■ **WHAT TO DO**: Your reply should be a faithful copy of the records below, free of pictures.

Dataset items
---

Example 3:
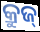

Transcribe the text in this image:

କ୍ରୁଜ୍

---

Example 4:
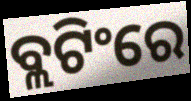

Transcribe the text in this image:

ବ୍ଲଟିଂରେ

■ **RESPONSE FOR THIS EXERCISE**:
---

Example 3:

Transcribe the text in this image:

କ୍ରୁଜ୍

---

Example 4:

Transcribe the text in this image:

ବ୍ଲଟିଂରେ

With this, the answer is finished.